The problem involves manipulating a given positive integer n by continuously replacing it with the sum of its prime factors. A key detail is that if a prime factor is repeated in the factorization (that is, n is divisible by a prime number multiple times), that prime factor must be counted multiple times in the sum.

For example, if our given number n is 18, its prime factors are 2 and 3, but 3 is counted twice because 18 is divisible by 3 twice (18 = 2 * 3 * 3). So the sum of its prime factors is 2 + 3 + 3 = 8.

The goal is to repeat this process: take the sum of the prime factors of n and then replace n with this sum, and continue this until n no longer changes—it reaches its smallest possible value.

The challenge is to write an algorithm that performs this computation efficiently and find when the number n stops changing, which is the result to be returned.

Intuition

The solution makes use of a loop that continuously replaces the number n with the sum of its prime factors until n cannot be reduced any further.

We start with a loop that runs indefinitely, checking if we can find prime factors of n and their sums. In each iteration, we initialize three variables - t to keep track of the original value of n at the start of the iteration, s to calculate the sum of prime factors, and i to iterate over potential prime factors starting from 2.

__________________________________________________

## Set exercise 1:
According to the prime factor passage, what is the sum of the prime factors of 18?
The records are unrelated to the prime factor passage.

__________________________________________________

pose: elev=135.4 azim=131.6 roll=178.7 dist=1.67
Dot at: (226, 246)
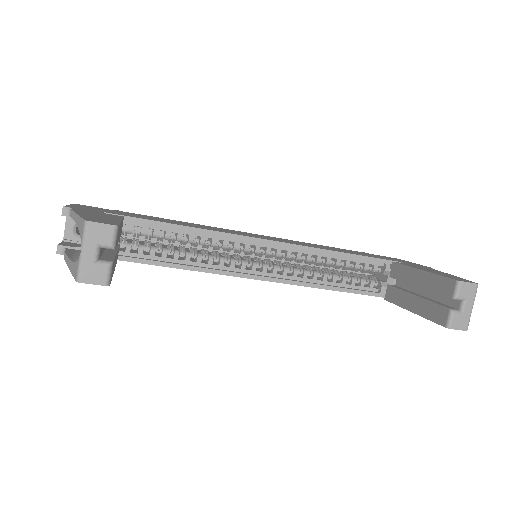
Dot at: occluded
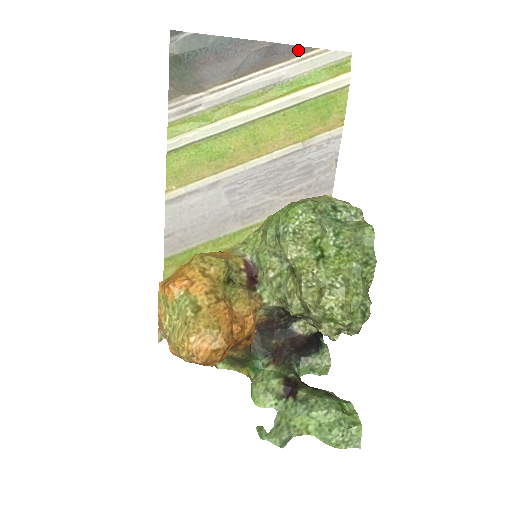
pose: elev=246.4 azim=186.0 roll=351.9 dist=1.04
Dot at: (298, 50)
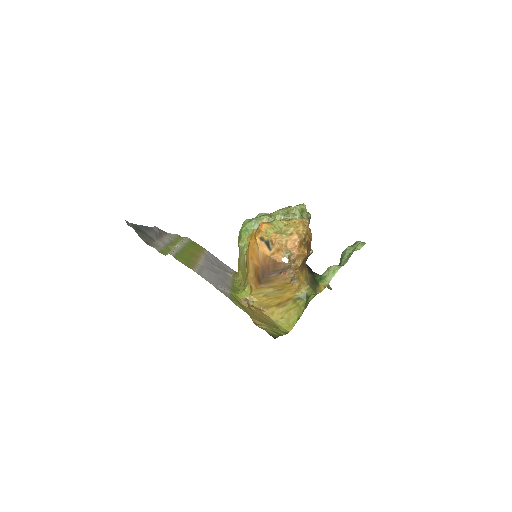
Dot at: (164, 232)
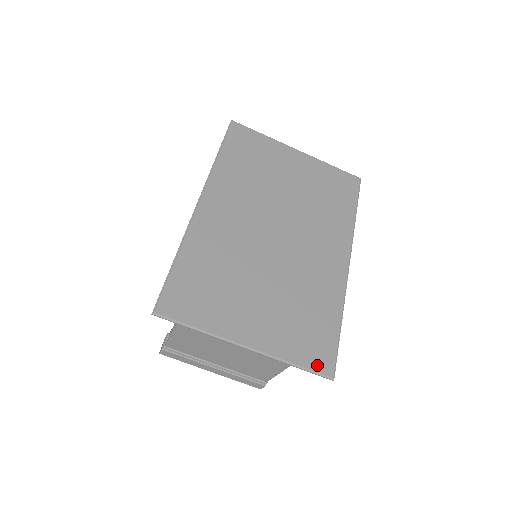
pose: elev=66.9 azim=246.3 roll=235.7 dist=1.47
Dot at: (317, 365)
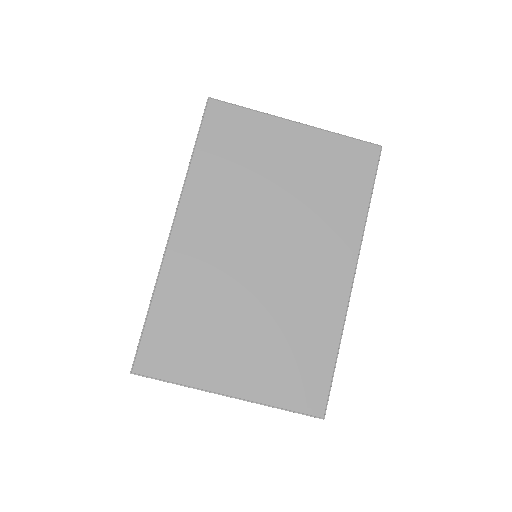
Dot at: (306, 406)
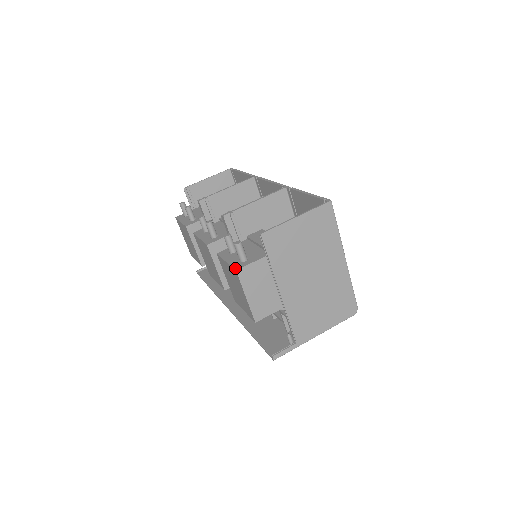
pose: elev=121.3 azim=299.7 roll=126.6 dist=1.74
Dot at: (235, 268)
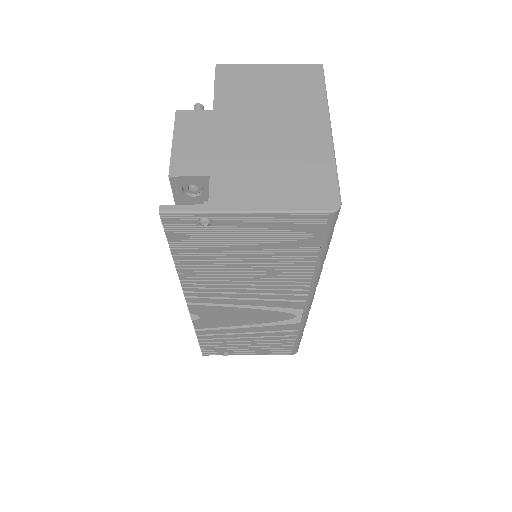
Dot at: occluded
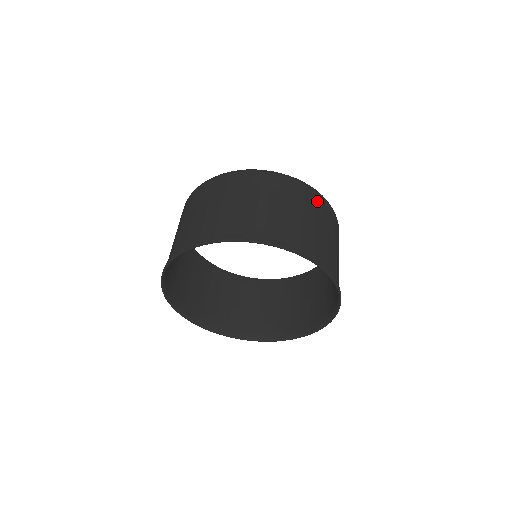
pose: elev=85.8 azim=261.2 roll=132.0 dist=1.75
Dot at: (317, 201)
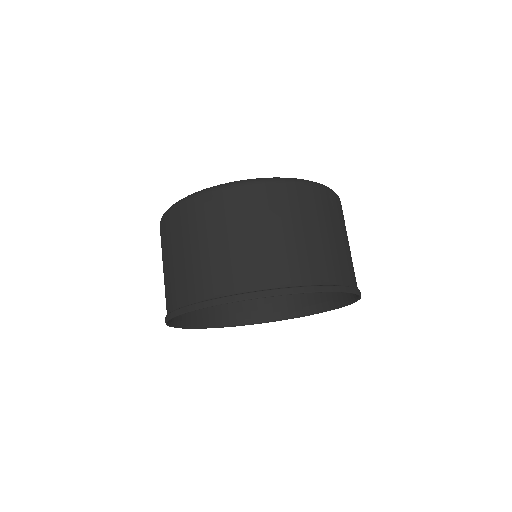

__________________________________________________

## Set exercise 2:
In the records, rename "pose" to "camera" throughout the part that opens with the line containing "pose: elev=66.9 azim=246.3" and runs through the end of the records, and give only that part with nothing else changed. Leave the pictures out of your answer.

## Exercise result 1:
2 + 3 + 3 = 8

## Exercise result 2:
camera: elev=66.9 azim=246.3 roll=235.7 dist=1.47
Dot at: (317, 365)
Dot at: (306, 406)
camera: elev=121.3 azim=299.7 roll=126.6 dist=1.74
Dot at: (235, 268)
Dot at: occluded
camera: elev=85.8 azim=261.2 roll=132.0 dist=1.75
Dot at: (317, 201)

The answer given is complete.